What the exercise asks:
Would you retype every one of the entries below line for line, keeping each character as it stands?

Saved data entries

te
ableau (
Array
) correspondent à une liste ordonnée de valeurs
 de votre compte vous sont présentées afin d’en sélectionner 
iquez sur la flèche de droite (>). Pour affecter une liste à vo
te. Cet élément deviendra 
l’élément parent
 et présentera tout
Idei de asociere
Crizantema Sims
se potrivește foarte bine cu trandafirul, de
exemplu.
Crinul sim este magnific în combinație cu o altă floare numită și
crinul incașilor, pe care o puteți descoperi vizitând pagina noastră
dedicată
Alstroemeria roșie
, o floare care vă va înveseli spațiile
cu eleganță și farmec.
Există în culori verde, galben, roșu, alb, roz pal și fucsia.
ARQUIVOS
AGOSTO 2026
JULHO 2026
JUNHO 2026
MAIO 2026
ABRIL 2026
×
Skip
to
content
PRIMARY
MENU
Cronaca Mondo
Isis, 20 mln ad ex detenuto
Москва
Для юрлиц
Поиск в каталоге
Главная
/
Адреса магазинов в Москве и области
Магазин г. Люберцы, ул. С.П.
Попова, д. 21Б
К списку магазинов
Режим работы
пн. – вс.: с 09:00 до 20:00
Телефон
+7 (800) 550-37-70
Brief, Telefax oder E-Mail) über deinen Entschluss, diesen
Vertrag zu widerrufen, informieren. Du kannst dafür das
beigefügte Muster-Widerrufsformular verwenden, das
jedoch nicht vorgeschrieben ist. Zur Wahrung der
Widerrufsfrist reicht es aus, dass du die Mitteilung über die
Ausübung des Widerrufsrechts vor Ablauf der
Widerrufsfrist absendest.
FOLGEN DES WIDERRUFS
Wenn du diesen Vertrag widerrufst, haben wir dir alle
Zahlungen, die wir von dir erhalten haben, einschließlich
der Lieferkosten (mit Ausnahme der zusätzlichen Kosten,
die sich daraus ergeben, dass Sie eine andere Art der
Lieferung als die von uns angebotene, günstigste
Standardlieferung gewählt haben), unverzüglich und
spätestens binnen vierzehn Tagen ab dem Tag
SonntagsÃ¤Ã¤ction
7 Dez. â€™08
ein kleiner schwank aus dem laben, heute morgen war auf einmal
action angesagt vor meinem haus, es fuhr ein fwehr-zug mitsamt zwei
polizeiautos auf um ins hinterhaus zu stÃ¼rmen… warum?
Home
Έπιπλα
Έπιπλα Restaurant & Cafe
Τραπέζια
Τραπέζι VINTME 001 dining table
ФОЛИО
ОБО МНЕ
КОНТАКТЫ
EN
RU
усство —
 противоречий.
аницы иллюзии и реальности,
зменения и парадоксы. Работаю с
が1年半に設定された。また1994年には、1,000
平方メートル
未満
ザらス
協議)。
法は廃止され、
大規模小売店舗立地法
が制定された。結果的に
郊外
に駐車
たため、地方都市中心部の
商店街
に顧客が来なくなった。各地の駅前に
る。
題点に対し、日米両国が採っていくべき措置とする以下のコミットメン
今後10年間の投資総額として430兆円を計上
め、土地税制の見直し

Completed task:
te
ableau (
Array
) correspondent à une liste ordonnée de valeurs
 de votre compte vous sont présentées afin d’en sélectionner 
iquez sur la flèche de droite (>). Pour affecter une liste à vo
te. Cet élément deviendra 
l’élément parent
 et présentera tout
Idei de asociere
Crizantema Sims
se potrivește foarte bine cu trandafirul, de
exemplu.
Crinul sim este magnific în combinație cu o altă floare numită și
crinul incașilor, pe care o puteți descoperi vizitând pagina noastră
dedicată
Alstroemeria roșie
, o floare care vă va înveseli spațiile
cu eleganță și farmec.
Există în culori verde, galben, roșu, alb, roz pal și fucsia.
ARQUIVOS
AGOSTO 2026
JULHO 2026
JUNHO 2026
MAIO 2026
ABRIL 2026
×
Skip
to
content
PRIMARY
MENU
Cronaca Mondo
Isis, 20 mln ad ex detenuto
Москва
Для юрлиц
Поиск в каталоге
Главная
/
Адреса магазинов в Москве и области
Магазин г. Люберцы, ул. С.П.
Попова, д. 21Б
К списку магазинов
Режим работы
пн. – вс.: с 09:00 до 20:00
Телефон
+7 (800) 550-37-70
Brief, Telefax oder E-Mail) über deinen Entschluss, diesen
Vertrag zu widerrufen, informieren. Du kannst dafür das
beigefügte Muster-Widerrufsformular verwenden, das
jedoch nicht vorgeschrieben ist. Zur Wahrung der
Widerrufsfrist reicht es aus, dass du die Mitteilung über die
Ausübung des Widerrufsrechts vor Ablauf der
Widerrufsfrist absendest.
FOLGEN DES WIDERRUFS
Wenn du diesen Vertrag widerrufst, haben wir dir alle
Zahlungen, die wir von dir erhalten haben, einschließlich
der Lieferkosten (mit Ausnahme der zusätzlichen Kosten,
die sich daraus ergeben, dass Sie eine andere Art der
Lieferung als die von uns angebotene, günstigste
Standardlieferung gewählt haben), unverzüglich und
spätestens binnen vierzehn Tagen ab dem Tag
SonntagsÃ¤Ã¤ction
7 Dez. â€™08
ein kleiner schwank aus dem laben, heute morgen war auf einmal
action angesagt vor meinem haus, es fuhr ein fwehr-zug mitsamt zwei
polizeiautos auf um ins hinterhaus zu stÃ¼rmen… warum?
Home
Έπιπλα
Έπιπλα Restaurant & Cafe
Τραπέζια
Τραπέζι VINTME 001 dining table
ФОЛИО
ОБО МНЕ
КОНТАКТЫ
EN
RU
усство —
 противоречий.
аницы иллюзии и реальности,
зменения и парадоксы. Работаю с
が1年半に設定された。また1994年には、1,000
平方メートル
未満
ザらス
協議)。
法は廃止され、
大規模小売店舗立地法
が制定された。結果的に
郊外
に駐車
たため、地方都市中心部の
商店街
に顧客が来なくなった。各地の駅前に
る。
題点に対し、日米両国が採っていくべき措置とする以下のコミットメン
今後10年間の投資総額として430兆円を計上
め、土地税制の見直し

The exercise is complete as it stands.